アイム・ユア・マン 恋人はアンドロイド/マリア・シュラーダー監督
その人をしあわせにするためだけに作られた(プログラムされた)アンドロイドの体験をすることになった女性研究者だったが、実はそういう実験に参加させられているだけで、本当に乗り気じゃない。アンドロイドに対しても偏見が多くあって、まったく信用してもいない。さらに一般的な女性の望む男性像に失望もしていて、このボブというなかなかいい感じのアンドロイドに対して、嫌悪さえ抱いていたかもしれない。しかし共に過ごす時間が増えるにしたがって、リアルな人間関係も相まって、いろいろと考えることになっていくのだった。

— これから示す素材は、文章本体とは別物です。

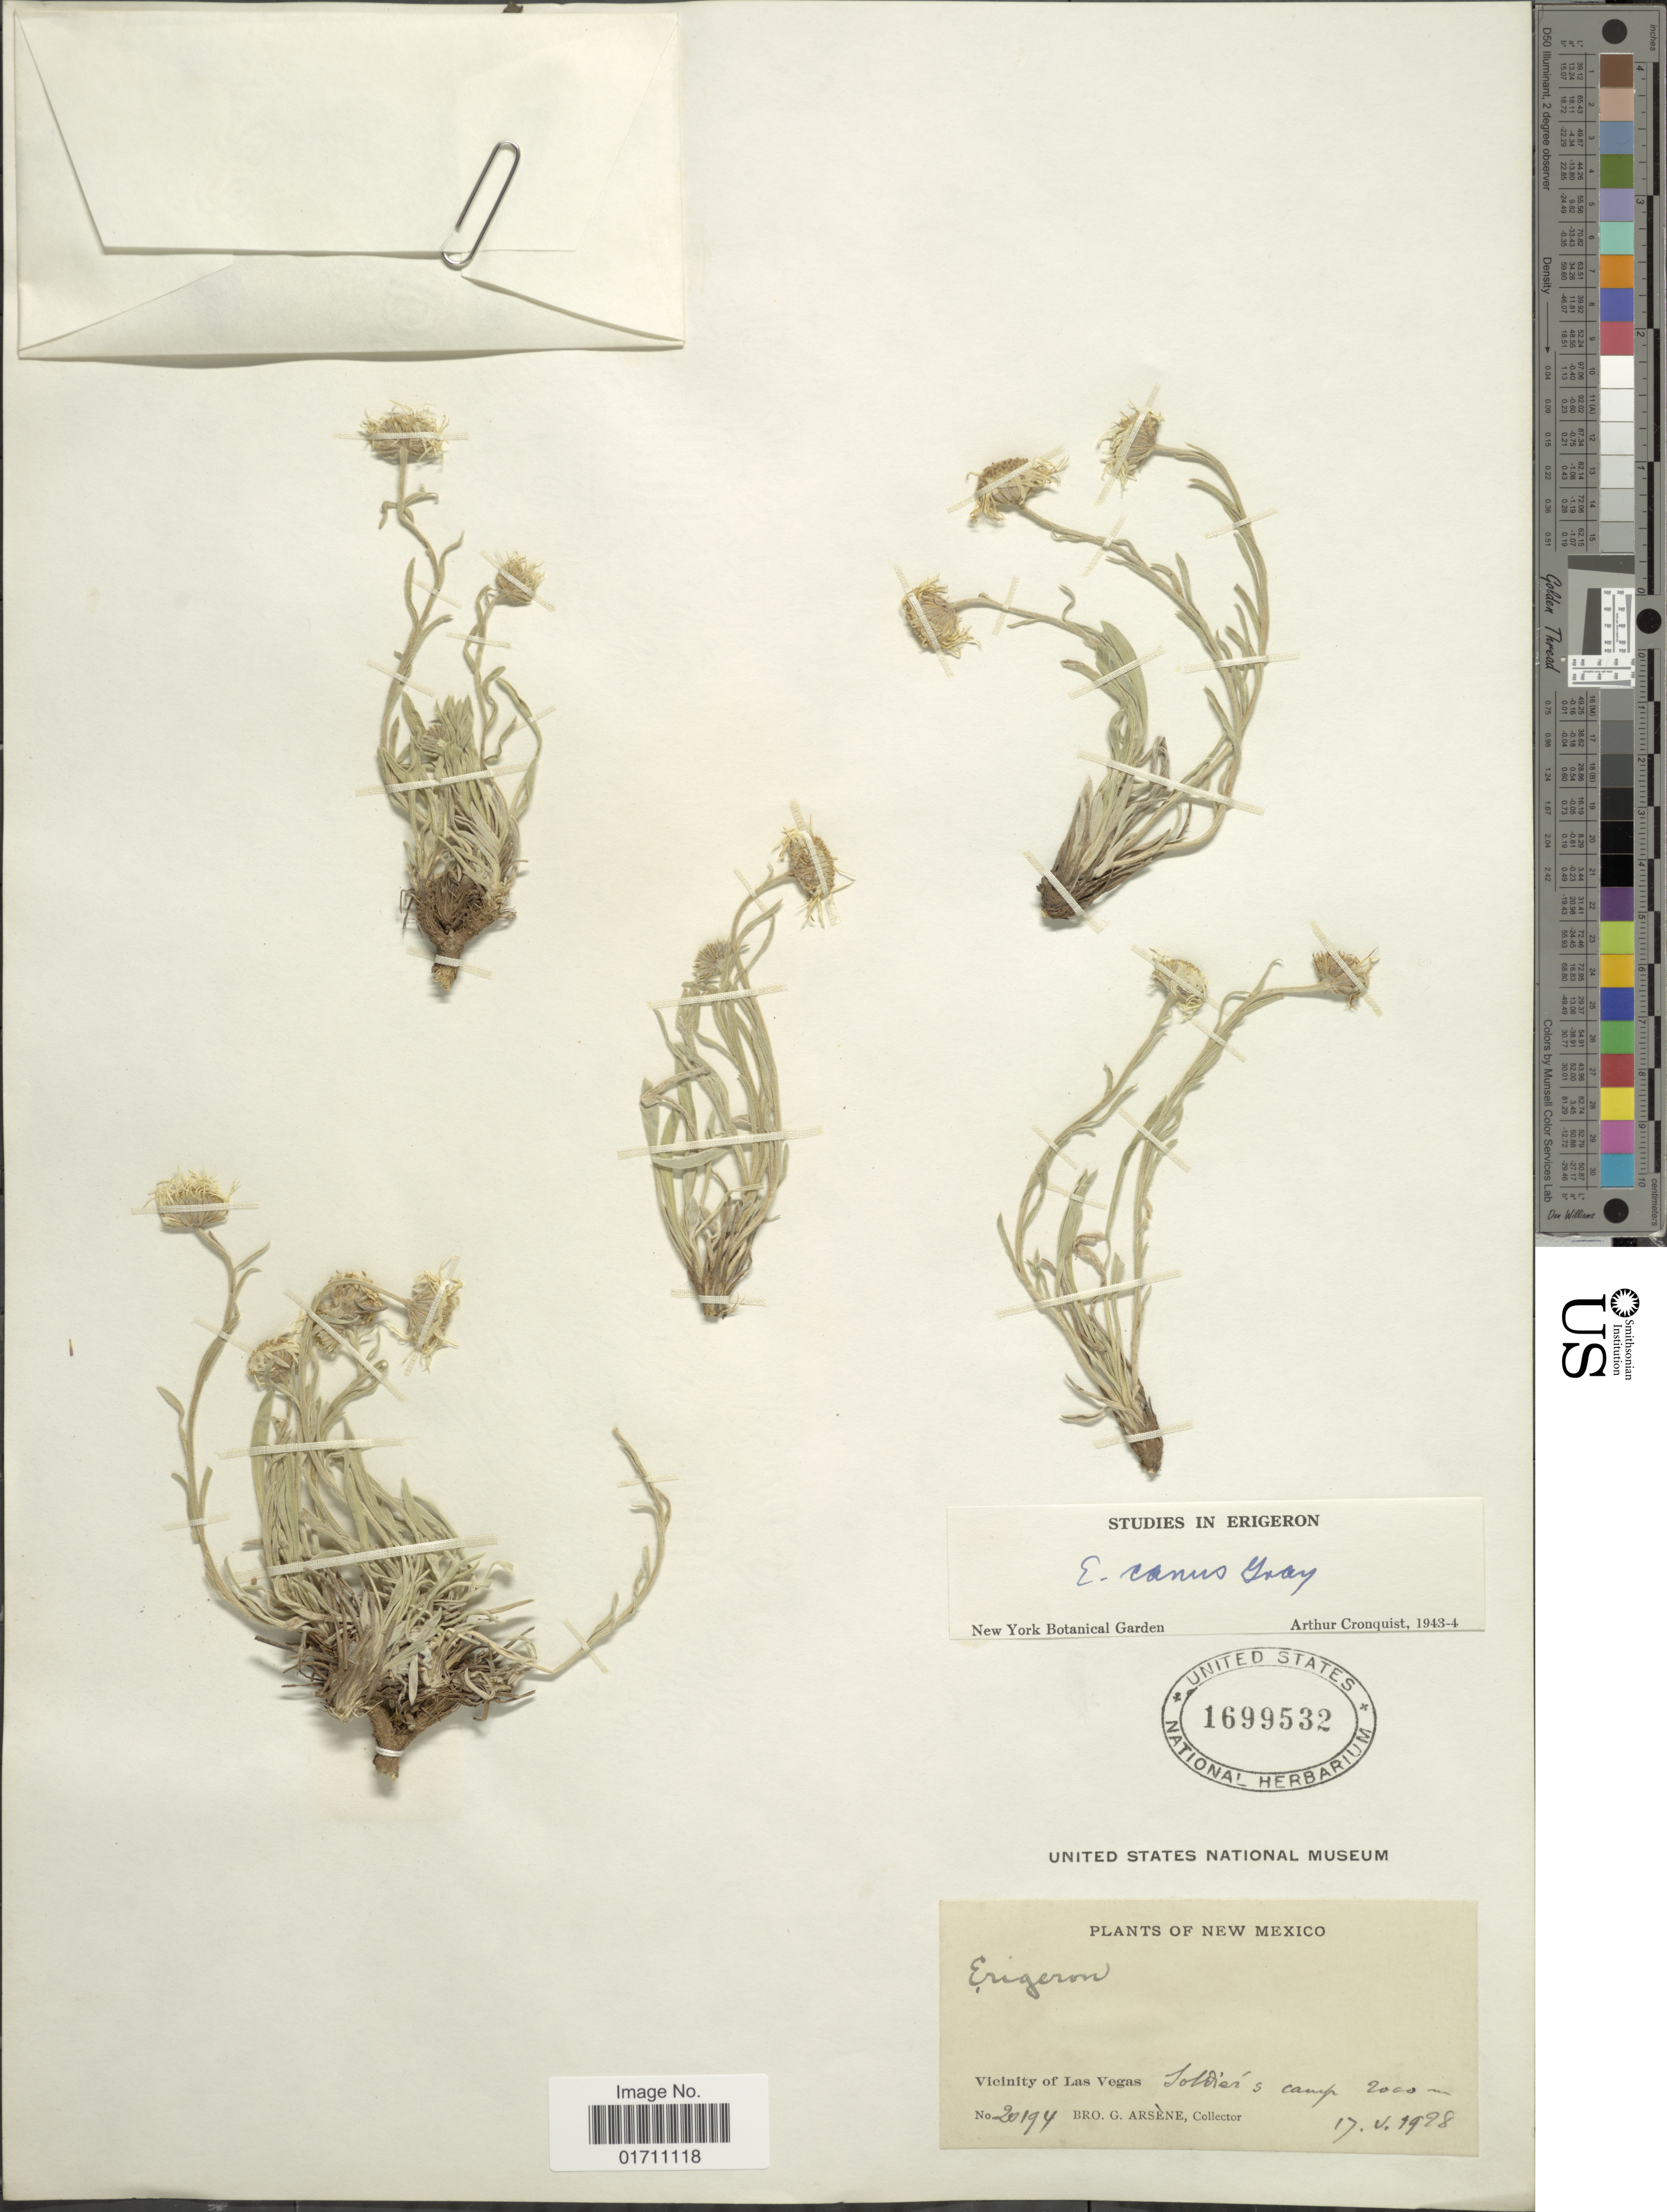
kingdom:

この女性にあったアンドロイドの男のボブは、ちょっと風変わりなところが無いでは無いが、献身的でユーモアがあり忍耐強いいい男なのである。あえてアンドロイドだと人に伝えない限り、まずアンドロイドであることさえ分からない。思考の単純さのようなものがあって、あえてそういう感じでアンドロイドらしさを演出しているけれど、おそらく世界のコンピュータとも連動しており、知能としてもはるかに人間を凌駕している。事実研究者の女性が3年にも渡ってチームを組んで取り組んでいる論文が、既に他国の研究者によって発表されたばかりだ、という情報を瞬時に教えてくれるのである。その為に女性は激しく動揺するが、そういう中でボブは八つ当たりを受けながらも、静かに耐え忍んで、しかし小さな抵抗はする。
相手は確かにアンドロイドである。しかしこれは、やはり恋愛なのである。相手のことをわかろうと努力はするものの、どうしてもすれ違うものがある。時にはそれが大きな喧嘩にもなる。そうしたすれ違いを埋めるものは何なのか。それはお互いに過ごした過去の時間のその記憶と、そのことを今どう考えるのか、ということなのかもしれない。
考えてみるとそれなりに恐ろしさも感じるのだけれど、今や純愛なんて、相手がアンドロイドだからこそできるような時代に、人によってはなるのかもしれない。そうしておそらく人間としては、その方がずっと充実した幸福な時間が、増えるはずなのである。コメディだが、そういうあたりまで考えさせてくれる良作であろう。